Pendant ce temps, au sujet du procès de Gbagbo et Blé Goudé, Notre Voie barre à la Une : «un industriel hollandais révolté : le juge joue avec le feu». Il s'agit de Theodor Van Boven. Après avoir assisté à l'audition du témoin P520, il écrit à la CPI. «Je ne comprends pas du tout pourquoi le juge permet au procureur que son témoin intervienne de manière anonyme ! Le témoin ayant occupé des fonctions publiques, il n'y a donc pas besoin de le cacher». Cet industriel écrit que le procès permet la révélation de beaucoup de vérités sur la Côte d'Ivoie qui vont contribuer à son avenir brillant. «Mais en bloquant, comme c'est le cas actuellement, l'audience publique des témoins, on bloque l'évolution paisible de la Côte d'Ivoire . Et avec un juge de la CPI qui autorise que les témoignages soient secrets à huis clos, ce juge joue avec le feu et s'oppose par ricochet, au premier but de la CPI et à l'objectif de Gbagbo/Goudé à coopérer avec la Cour internationale : l'objectif commun de la vérité et de la justice».

Procès Simone Gbagbo

Le procès de Simone Gbagbo pour crimes contre l’Humanité se poursuit devant la Cour d’Assises. Au cours de l’audience d’hier, fait savoir Lg Infos, le Commando invisible d’Abobo a été abondamment cité. « Procès de Mme Simone Gbagbo, hier, au tribunal: le ‘’Commando invisible’’ se dévoile dans une vidéo », barre à sa Une le journal. A en croire le quotidien, « la défense de Simone Gbagbo met à nu les crimes odieux commis par les forces pro-Ouattara à Abidjan.

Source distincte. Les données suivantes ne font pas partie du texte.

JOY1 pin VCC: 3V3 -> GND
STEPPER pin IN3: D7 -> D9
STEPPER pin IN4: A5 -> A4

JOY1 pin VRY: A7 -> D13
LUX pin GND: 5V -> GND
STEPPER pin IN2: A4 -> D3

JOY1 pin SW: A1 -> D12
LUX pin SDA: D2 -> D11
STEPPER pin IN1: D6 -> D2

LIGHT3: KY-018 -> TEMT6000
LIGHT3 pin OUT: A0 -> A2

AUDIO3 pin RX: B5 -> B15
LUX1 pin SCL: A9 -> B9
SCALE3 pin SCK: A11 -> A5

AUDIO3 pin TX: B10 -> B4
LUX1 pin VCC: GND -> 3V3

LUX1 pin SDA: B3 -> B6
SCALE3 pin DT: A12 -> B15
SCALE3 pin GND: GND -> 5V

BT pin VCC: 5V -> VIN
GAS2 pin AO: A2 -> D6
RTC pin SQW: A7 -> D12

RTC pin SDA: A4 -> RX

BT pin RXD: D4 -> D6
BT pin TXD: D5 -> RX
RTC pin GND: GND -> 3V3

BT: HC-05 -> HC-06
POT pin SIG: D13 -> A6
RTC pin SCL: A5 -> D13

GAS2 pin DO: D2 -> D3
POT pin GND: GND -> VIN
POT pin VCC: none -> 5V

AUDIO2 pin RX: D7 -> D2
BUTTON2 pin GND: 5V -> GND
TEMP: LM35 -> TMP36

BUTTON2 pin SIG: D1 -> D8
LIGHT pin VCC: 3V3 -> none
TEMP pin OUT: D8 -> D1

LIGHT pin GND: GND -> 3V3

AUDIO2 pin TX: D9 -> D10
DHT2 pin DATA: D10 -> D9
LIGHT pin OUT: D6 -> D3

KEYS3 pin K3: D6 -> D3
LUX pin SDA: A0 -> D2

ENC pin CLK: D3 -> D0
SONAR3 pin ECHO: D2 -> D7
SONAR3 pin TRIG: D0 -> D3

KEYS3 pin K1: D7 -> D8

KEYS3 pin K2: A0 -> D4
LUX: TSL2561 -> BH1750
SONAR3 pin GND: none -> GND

Une vidéo projetée par la défense a retracé les massacres de pro-Gbagbo à Abobo par le ‘’Commando invisible’’ ». De ce procès, Soir info retient un fait qui s’est déroulé dans la salle d’audience. « Procès de Simone Gbagbo: quelque chose s’est produit hier, dans la salle », titre en manchette le quotidien. A en croire le journal, ces vidéos relatant les faits du ‘’commando invisible’’ ont « créé l’émotion dans la salle, un spectateur a même fondu en larmes en pleine salle. Les gendarmes présents avaient la mine grave ».

Au cours de l’audience d’hier, l’ex-Première dame est également revenue sur la décennie de pouvoir de son mari. « Il y a eu trop de rumeurs pendant ces 10 ans. On m’a accusée d’avoir organisé un escadron de la mort. Quand on dit que M. Séka avait une réputation de tueur, c’est faux », a-t-elle déclaré.